Stated goal. From the bleaching-effluent text below, reproduce word for word the stretch from "clarification/filtration. The condensate" through "degree of purity.".

Supplied text.
** Start **

The present invention relates to a method for evaporating bleaching effluents in association with the partial or complete combustion of cellulose spent liquors in a reactor.

Background and problems

From an environmental point of view, bleaching pulp without using chlorine-containing chemicals (TCF) permits process solutions which are of great interest. Thus, the discharges of pollutants in bleaching effluents can be greatly reduced, especially by returning the bleaching filtrates in countercurrent to the recovery stage. Bleaching without chlorine- containing chemicals is preferably carried out using various combinations of oxygen, hydrogen peroxide, peracetic acid and ozone. Developments within this field are currently taking place very rapidly, and pulp brightnesses close to, and above, 90% ISO have been reported for softwood kraft pulps . Swedish Patent SE 469 387, for example, describes various processes for carrying out TCF bleaching. It is well known that bleaching with peroxides is sensitive to the content of transition metals and alkaline earth metals in the pulp and the bleaching liquors. For example, an acidic ozone stage can wash out magnesium which it is important to retain for selective peroxide bleaching. In addition, an ozone stage can mobilise transition metals, which metals can catalyse peroxide decomposition and carbohydrate breakdown in a subsequent peroxide bleaching stage. It is common practice to add complexing agents of the EDTA or DTPA type in association with the peroxide bleaching of chemical pulp.

The content of metals in the pulp can be decreased by means of an acidic wash, with or without complexing agents. Addition of the alkaline earth metals which are important for the bleaching result can

be effected directly downstream of the acidic washing stage.

A commonly occurring alternative is to adjust the pH with an acid and add complexing agents in a washing stage prior to the peroxide stages. With the use of EDTA and a pH of 6, most of the transition metals are chelated while the magnesium content is not affected.

In the modern bleaching plant, which is tightly closed, an effluent arises which cannot be recirculated in its entirety within the bleaching plant due to enrichment of non process elements and dissolved organic compounds. Thus, even in the "closed" bleaching plant, part of the stream has to be bled off and worked up. By virtue of various process solutions in the bleaching plant, described in more detail, for example, in SE 469 387, the stream which has to be bled off can be minimized and it should be possible to achieve flows of less than 5 m ³ /ADMT. This process stream, termed Q filtrate below, contains compounds which are harmful for the pulp production process and has to be dealt with separately. Several different alternatives have been discussed and published, of which the following can be mentioned: 1. Recirculation of the filtrate to the recovery boiler dissolver for dissolution and conversion of the smelt to green liquor. Normally, weak liquor and/or condensate is/are used for this task. However, the quantity of Q filtrate which can be added to the liquor stocks in this way is limited in most cases. 2. Evaporation of the whole or parts of the filtrate volume by means of a separate evaporation stage or in an existing black-liquor evaporation stage. This solution demands substantial ^* extension to the plant or, alternatively, investment in new evaporation apparatus. The concentrate is incinerated together with the black liquor and the contaminants are expelled by means of green-liquor

clarification/filtration. The condensate may need to be freed from COD/BOD before being reused. 3. Precipitating metals by means of adjusting the pH and filtering. The pH adjustment can be carried out using alkali which is normally present in the pulp mill such as sodium hydroxide, green liquor, white liquor and/or calcium compounds. The disadvantages of this method are the need to invest in a special filter and the difficulty in achieving a good filtration result. The filtration of filtrates containing complexing agents may require new developments to take place in the filtration field. It is also doubtful whether the filtered liquid achieves the desired degree of purity.

** End **

Data excerpts.

** Start **

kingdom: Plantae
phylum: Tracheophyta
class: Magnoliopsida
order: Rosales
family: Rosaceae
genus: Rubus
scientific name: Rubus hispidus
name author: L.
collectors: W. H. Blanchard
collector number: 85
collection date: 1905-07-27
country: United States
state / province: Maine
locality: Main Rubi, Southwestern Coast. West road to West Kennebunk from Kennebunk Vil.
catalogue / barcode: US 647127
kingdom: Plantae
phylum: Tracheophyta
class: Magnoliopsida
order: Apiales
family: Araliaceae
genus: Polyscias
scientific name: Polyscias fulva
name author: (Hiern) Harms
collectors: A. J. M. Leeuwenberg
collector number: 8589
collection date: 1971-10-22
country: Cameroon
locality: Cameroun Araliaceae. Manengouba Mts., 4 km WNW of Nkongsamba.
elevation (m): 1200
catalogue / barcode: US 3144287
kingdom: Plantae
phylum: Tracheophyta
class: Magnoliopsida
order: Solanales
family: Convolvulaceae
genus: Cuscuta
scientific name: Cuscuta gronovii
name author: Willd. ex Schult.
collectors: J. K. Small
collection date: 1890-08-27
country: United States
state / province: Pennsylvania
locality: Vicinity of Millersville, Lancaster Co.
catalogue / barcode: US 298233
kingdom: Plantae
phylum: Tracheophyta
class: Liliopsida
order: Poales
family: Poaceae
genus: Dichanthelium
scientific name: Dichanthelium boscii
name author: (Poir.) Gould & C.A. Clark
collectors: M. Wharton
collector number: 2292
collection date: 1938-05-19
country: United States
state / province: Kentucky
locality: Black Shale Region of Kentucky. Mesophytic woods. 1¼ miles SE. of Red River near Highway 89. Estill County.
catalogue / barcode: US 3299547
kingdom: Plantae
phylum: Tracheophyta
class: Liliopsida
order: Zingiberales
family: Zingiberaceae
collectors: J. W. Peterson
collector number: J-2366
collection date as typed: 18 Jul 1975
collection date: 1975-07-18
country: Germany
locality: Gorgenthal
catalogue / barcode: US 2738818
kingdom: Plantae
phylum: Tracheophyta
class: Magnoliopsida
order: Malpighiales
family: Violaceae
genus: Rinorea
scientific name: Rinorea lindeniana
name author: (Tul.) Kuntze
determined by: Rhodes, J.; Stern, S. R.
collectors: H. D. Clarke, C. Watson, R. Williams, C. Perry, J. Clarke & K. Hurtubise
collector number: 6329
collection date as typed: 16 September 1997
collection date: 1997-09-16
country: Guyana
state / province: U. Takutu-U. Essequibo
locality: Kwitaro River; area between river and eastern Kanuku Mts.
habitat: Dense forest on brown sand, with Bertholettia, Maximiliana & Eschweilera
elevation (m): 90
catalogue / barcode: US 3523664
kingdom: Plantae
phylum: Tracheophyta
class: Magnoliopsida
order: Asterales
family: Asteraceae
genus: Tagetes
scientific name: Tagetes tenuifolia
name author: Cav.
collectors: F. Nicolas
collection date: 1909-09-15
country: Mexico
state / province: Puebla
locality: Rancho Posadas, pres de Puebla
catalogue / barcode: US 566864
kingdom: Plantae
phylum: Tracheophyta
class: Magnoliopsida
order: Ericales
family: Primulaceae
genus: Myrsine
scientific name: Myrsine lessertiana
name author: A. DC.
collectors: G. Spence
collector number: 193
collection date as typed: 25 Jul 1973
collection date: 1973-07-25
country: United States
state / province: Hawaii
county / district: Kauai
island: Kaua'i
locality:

** End **

Full answer.
clarification/filtration. The condensate may need to be freed from COD/BOD before being reused. 3. Precipitating metals by means of adjusting the pH and filtering. The pH adjustment can be carried out using alkali which is normally present in the pulp mill such as sodium hydroxide, green liquor, white liquor and/or calcium compounds. The disadvantages of this method are the need to invest in a special filter and the difficulty in achieving a good filtration result. The filtration of filtrates containing complexing agents may require new developments to take place in the filtration field. It is also doubtful whether the filtered liquid achieves the desired degree of purity.